- Задание 1:
Ответьте по тексту о церкви при Иване Грозном:
(a) В каком году пал Константинополь?
(b) Кто из предков Ивана Грозного уже выступал знатоком церковного устава?
(c) Какой титул получил предстоятель русской церкви в 1589 году?
- Задание 2: Воспроизведите дословно фрагмент текста о церкви при Иване Грозном от слов «Правление Ивана Грозного пришлось» до слов «вполне миролюбивые отношения.».

Правление Ивана Грозного для церкви оказалось таким же непростым, как и для страны в целом. С одной стороны, Иван Грозный к церкви относился трепетно: огромное количество пожалований в эпоху его царствования, значительное число храмов были построены непосредственно на государевы деньги. С другой стороны, царская кара настигла представителей церкви на всех уровнях, начиная от митрополита и архиереев и заканчивая рядовыми священнослужителями. Вектор изменения отношения Ивана Грозного к церковному организму прослеживается в 1560-е годы на примере изменения подходов к формированию епископата. Надо сказать, что царь был человеком хорошо образованным, прекрасно знавшим Священное Писание, талантливым писателем и даже сочинителем духовных песнопений. При этом у него было своеобразное понимание о добре и зле, а также о его собственной роли как карающей грешников десницы Господа. Да и в самой церкви ставили место государя чрезвычайно высоко. Иван Грозный считал вполне допустимым учить монашествующих правилам иноческой жизни. Впрочем, знатоком церковного устава выступал уже дед Грозного — Иван III. Между ним и митрополитом Геронтием даже разгорелась вражда из-за освящения Успенского собора в Москве, когда, по мнению великого князя, митрополит, совершая крестный ход, обошел собор «не по солнечному всходу».
Правление Ивана Грозного пришлось на тот период, когда русская церковь постепенно занимала особое место во вселенском православии. В 1453 году пал Константинополь, второй Рим, центр православия. Постепенно теряли независимость другие православные страны. В XVI веке объединенное русское государство оказалось единственным независимым православным в мире. Это вело и к обретению особого статуса русской церковью. Даже с Константинопольским патриархом, с которым в XV веке были очень сложные отношения после падения Константинополя и взятия русской церкви курса на автокефалию, в течение XVI века складываются вполне миролюбивые отношения.
В 1589 году предстоятель русской церкви получил титул патриарха, что окончательно закрепило ее роль в православном мире. Неслучайно в XVI веке появляется теория «Москва — третий Рим», по которой столица российского государства становится преемницей Рима и Константинополя.

- Выдержка из материала:
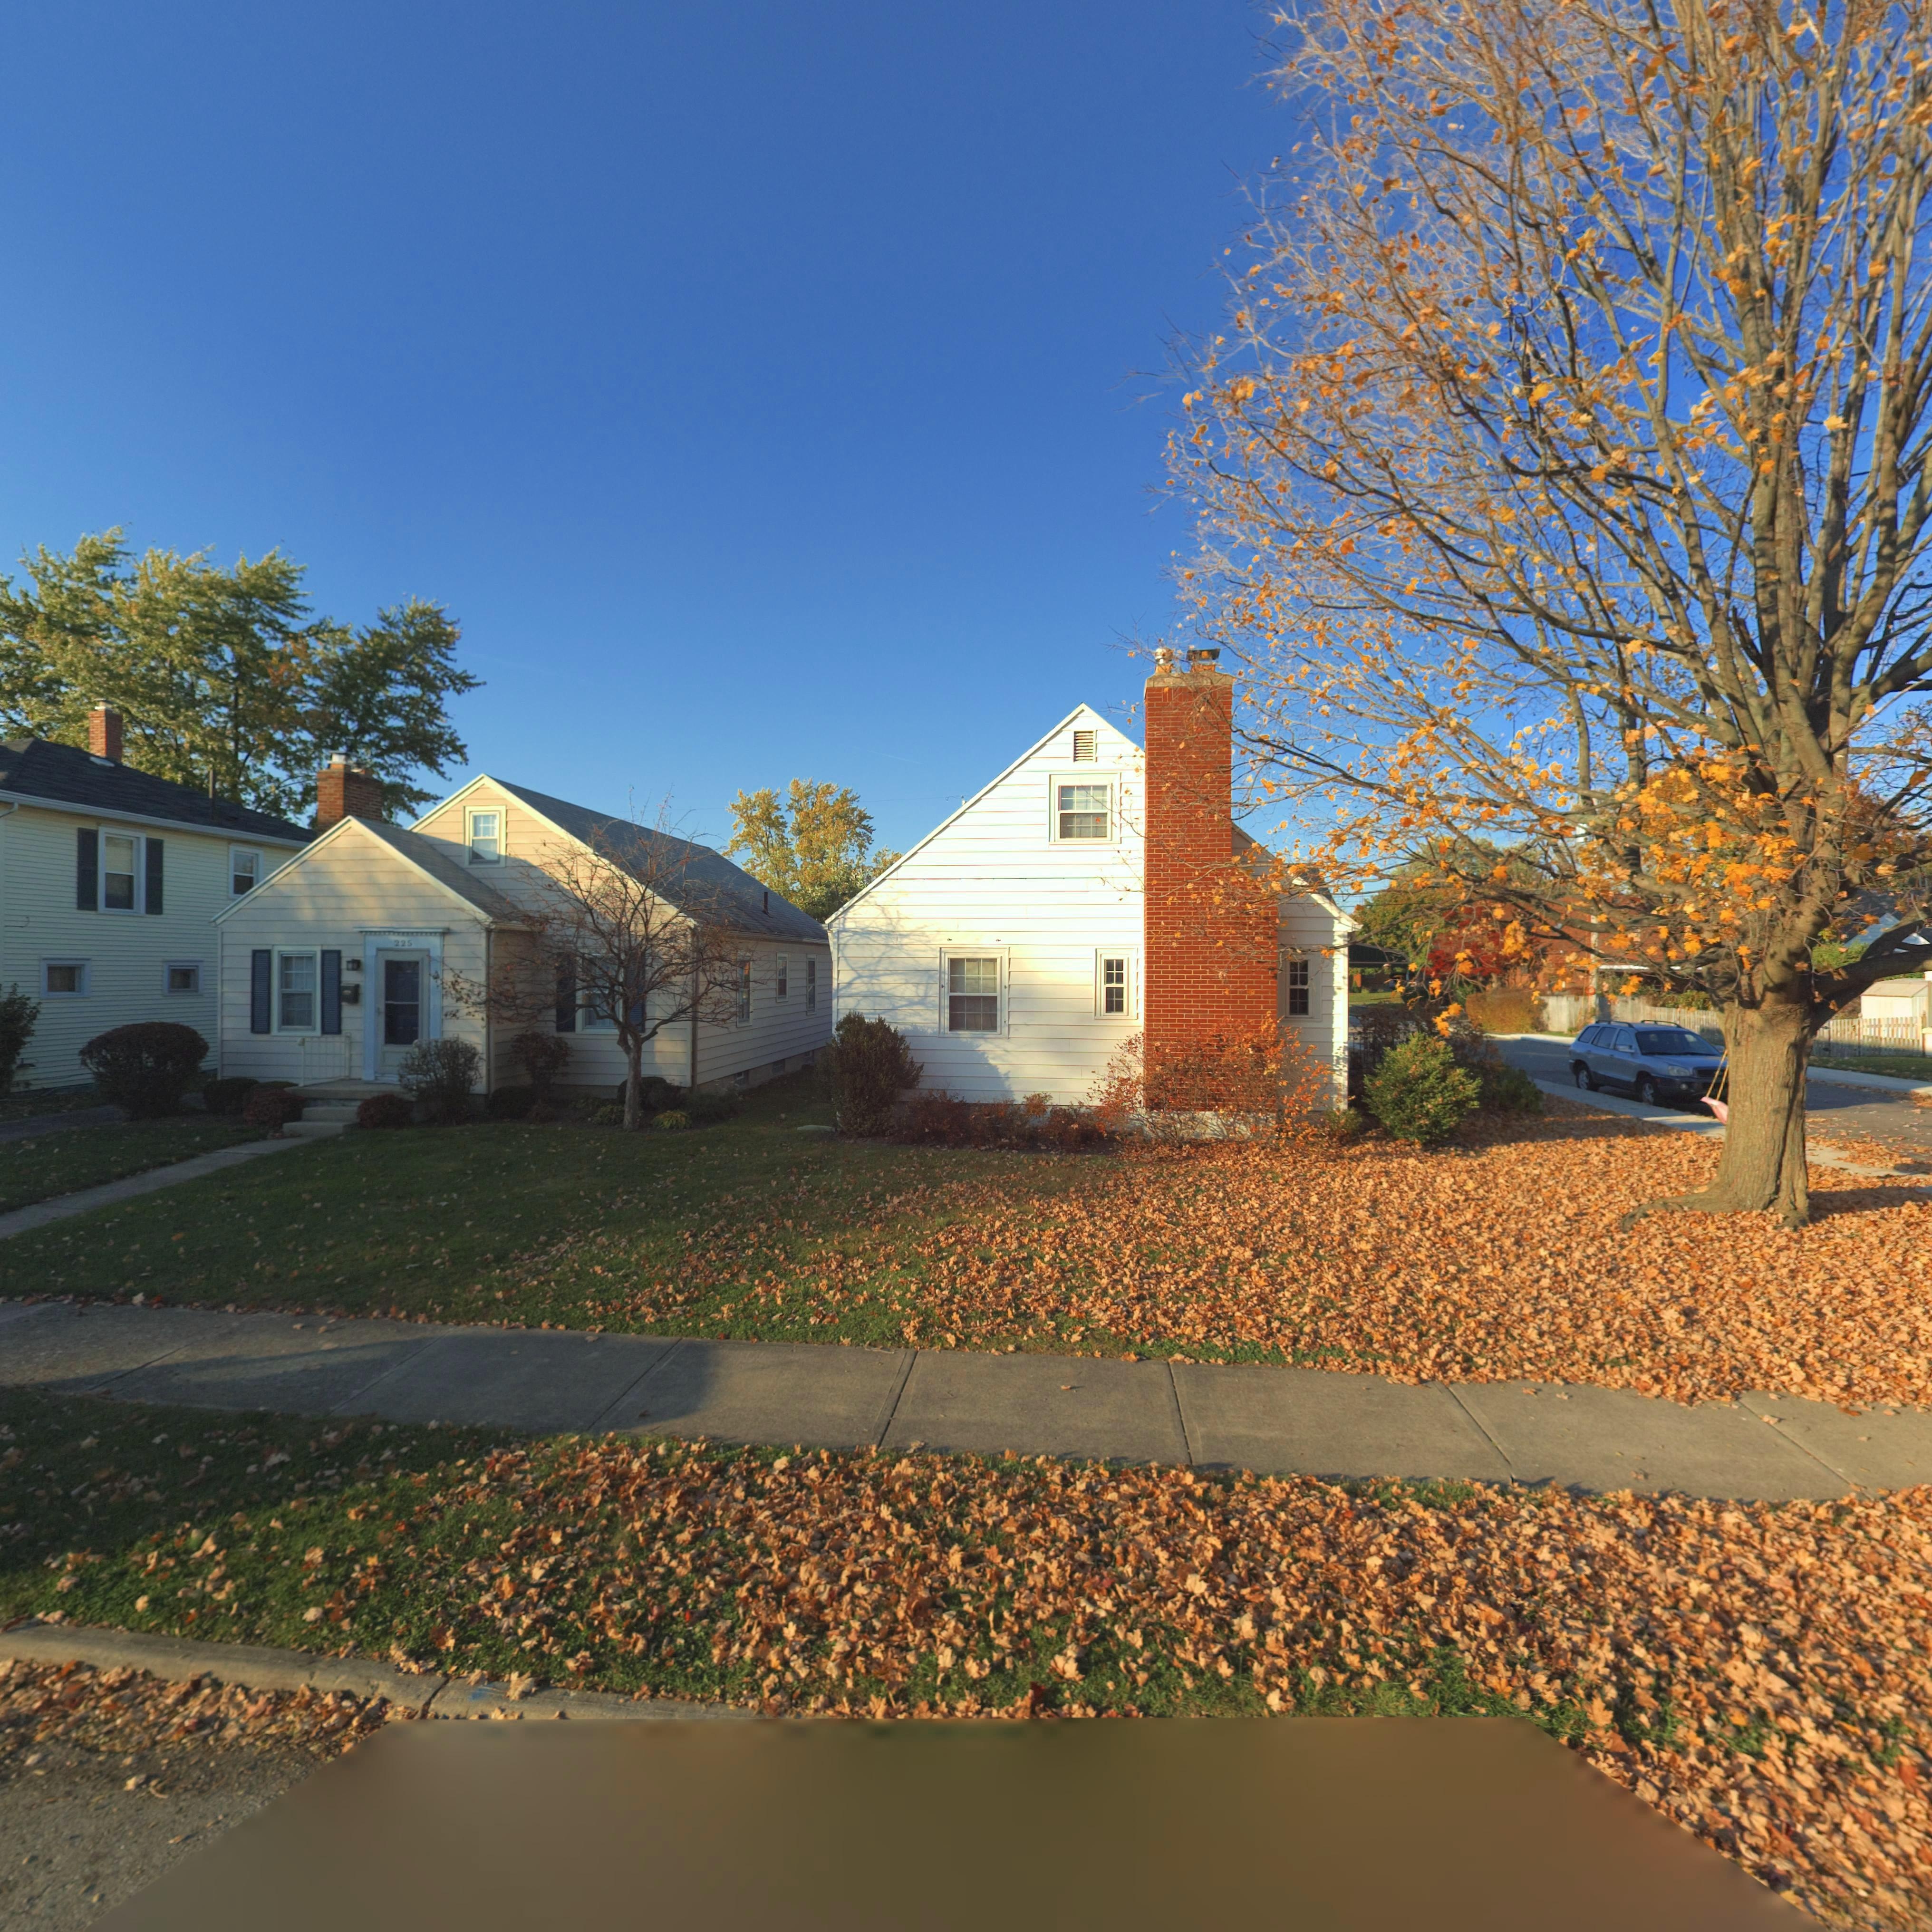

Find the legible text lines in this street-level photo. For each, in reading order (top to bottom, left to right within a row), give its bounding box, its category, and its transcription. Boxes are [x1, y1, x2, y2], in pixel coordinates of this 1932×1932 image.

[394, 939, 413, 947] StreetNumber: 225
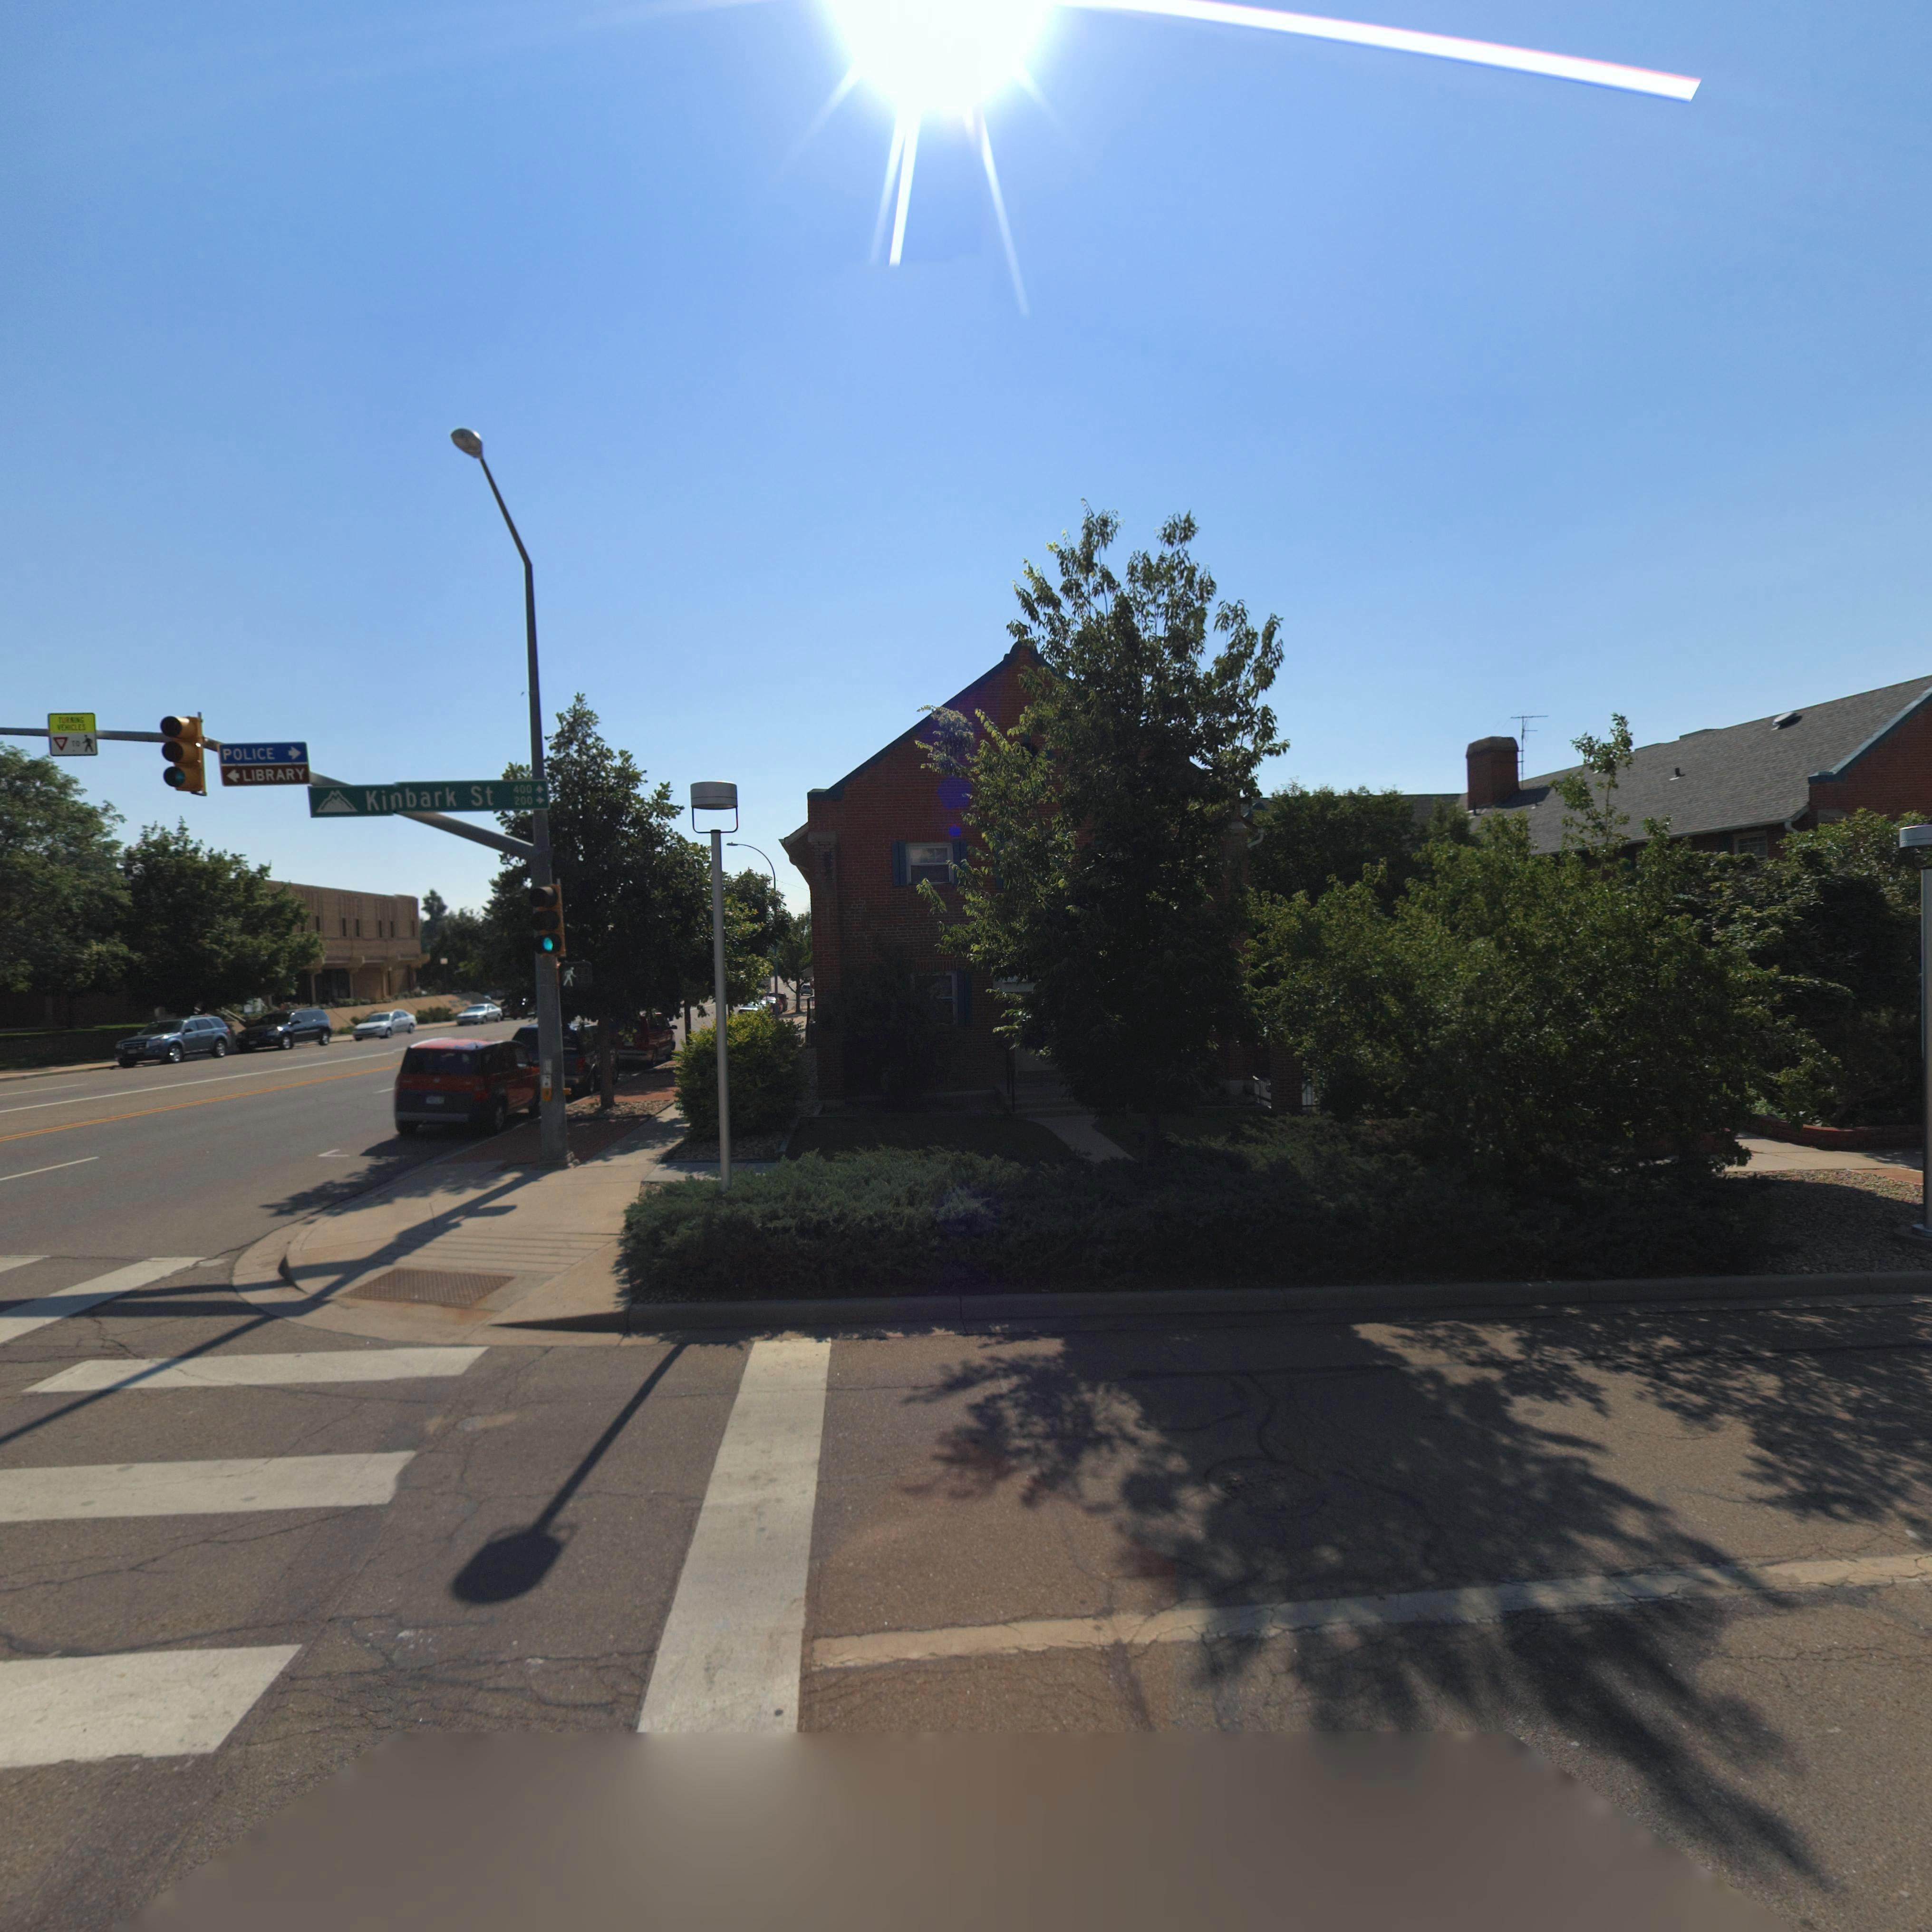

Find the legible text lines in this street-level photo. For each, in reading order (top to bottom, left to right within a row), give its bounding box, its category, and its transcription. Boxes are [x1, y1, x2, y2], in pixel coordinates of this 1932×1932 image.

- Ответ 1:
(a) В 1453 году.
(b) Его дед, Иван III.
(c) Титул патриарха.

- Ответ 2:
Правление Ивана Грозного пришлось на тот период, когда русская церковь постепенно занимала особое место во вселенском православии. В 1453 году пал Константинополь, второй Рим, центр православия. Постепенно теряли независимость другие православные страны. В XVI веке объединенное русское государство оказалось единственным независимым православным в мире. Это вело и к обретению особого статуса русской церковью. Даже с Константинопольским патриархом, с которым в XV веке были очень сложные отношения после падения Константинополя и взятия русской церкви курса на автокефалию, в течение XVI века складываются вполне миролюбивые отношения.